Pseudo-Labeling In Practice

The core loop:

1. split labeled data into train / val
2. train model on train
3. predict on unlabeled; keep rows where max(softmax) >= τ (often τ ≈ 0.9)
4. add kept rows with their predicted label to the training set
5. retrain from scratch (or warm-start)
6. evaluate on val; if val improved, iterate; if it dropped, stop and use the previous round's model

The threshold τ matters. Too low and you inject label noise. Too high and no new rows make it in. A common pattern is to start high and lower over rounds as the model gets more confident.

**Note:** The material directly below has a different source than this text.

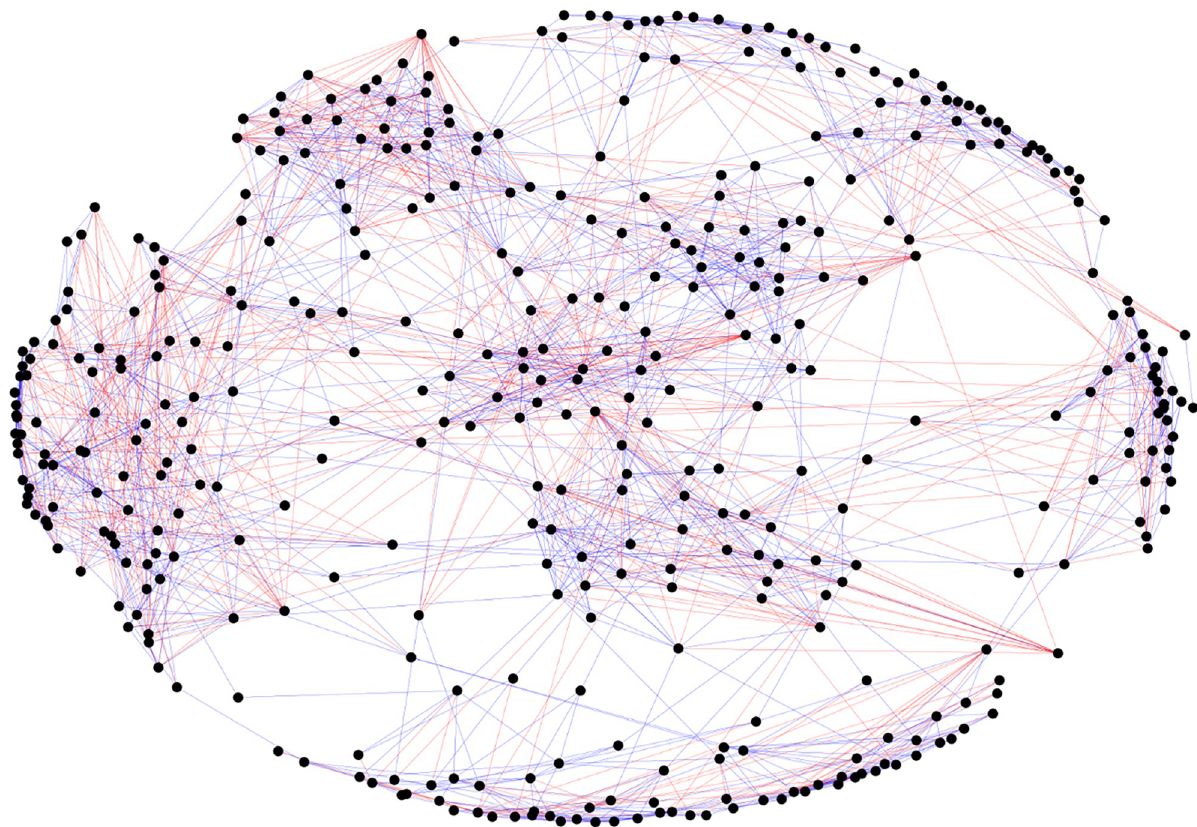
Fig 5. esIZ elementary school signed network. This network has 417 students and 1995 relationships, of which 29.6% are enmity. Each student has on average 6.7 and 2.8 friendship and enmity relationships, respectively.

Label Propagation In Practice

from sklearn.semi_supervised import LabelSpreading

clf = LabelSpreading(kernel="knn", n_neighbors=7, alpha=0.2)
# y: labeled = class id, unlabeled = -1
clf.fit(X, y)
y_pred = clf.transduction_  # per-row predicted label including previously unlabeled

The hard part is the graph. Euclidean distance on raw features often does not represent semantic similarity. Scaling, PCA, or a learned embedding usually helps.

What To Inspect

• labeled val accuracy vs round — should climb, then plateau, then drop if you overrun
• pseudo-label class distribution — if one class is getting 80% of pseudo-labels and it is not the majority class, drift is happening
• pseudo-label confidence distribution — a big peak near the threshold means τ is near a cliff; shift it to see
• agreement between rounds — if round N flips many labels that round N-1 assigned, the model is not stabilizing
• held-out error on the original labeled test split — this is the only number that matters at the end

Failure Pattern

• confirmation bias. The model is confident about wrong predictions; those get pseudo-labeled in; the model gets more confident about the same wrong thing. The pool poisons itself. Symptom: val accuracy climbs for a round or two then drops.
• class imbalance amplification. The majority class starts slightly over-represented in pseudo-labels; next round the minority classes shrink; eventually you have a majority-class-predictor that looks confident. Fix: per-class thresholds or balanced sampling.
• distribution shift. Unlabeled comes from a slightly different source (time, geography, sensor). Pseudo-labels push the model toward the new distribution, which hurts on the original labeled test.
• no validation signal. You ran 10 rounds and picked "the last one" without checking val. You have no evidence it is better than round 0.

Quick Checks

• before pseudo-labeling: is there a clean labeled val set that will NOT be contaminated?
• is the unlabeled pool from the same distribution as the labeled pool?
• is the initial supervised model well-calibrated enough for confidence thresholds to be meaningful?
• does each round of pseudo-labeling use a fresh model (trained from scratch) or warm-start? (either is fine, but know which)
• is τ fixed or annealed across rounds?

Practice

Run academy/labs/semi-supervised-learning/src/ssl_workflow.py:

• it generates a synthetic 2D two-moons dataset with only 20 labeled points and 2000 unlabeled
• it compares four strategies: labeled-only logistic regression, self-training with τ=0.9, self-training with per-class balanced thresholds, and label spreading
• it reports accuracy on a held-out clean labeled set and the round-by-round val trajectory

After running it, you should be able to explain when pseudo-labeling helps, when it hurts, and how confirmation bias looks in the round-by-round curve.

Longer Connection

Semi-supervised learning is one answer to "labels are expensive." The others:

• active learning — ask a human to label the points the model is most uncertain about, not random ones
• weak supervision — write heuristic labeling functions over the unlabeled pool and denoise them
• self-supervised pretraining — train a representation on the unlabeled pool with no labels, then linear-probe

These are not mutually exclusive. A production setup often stacks self-supervised pretraining + pseudo-labeling + active-learning acquisition. The exam setting typically gives you one labeled pool and one unlabeled pool and asks you to do the best you can — in that case, start with pseudo-labeling on a well-calibrated model and a real held-out val set.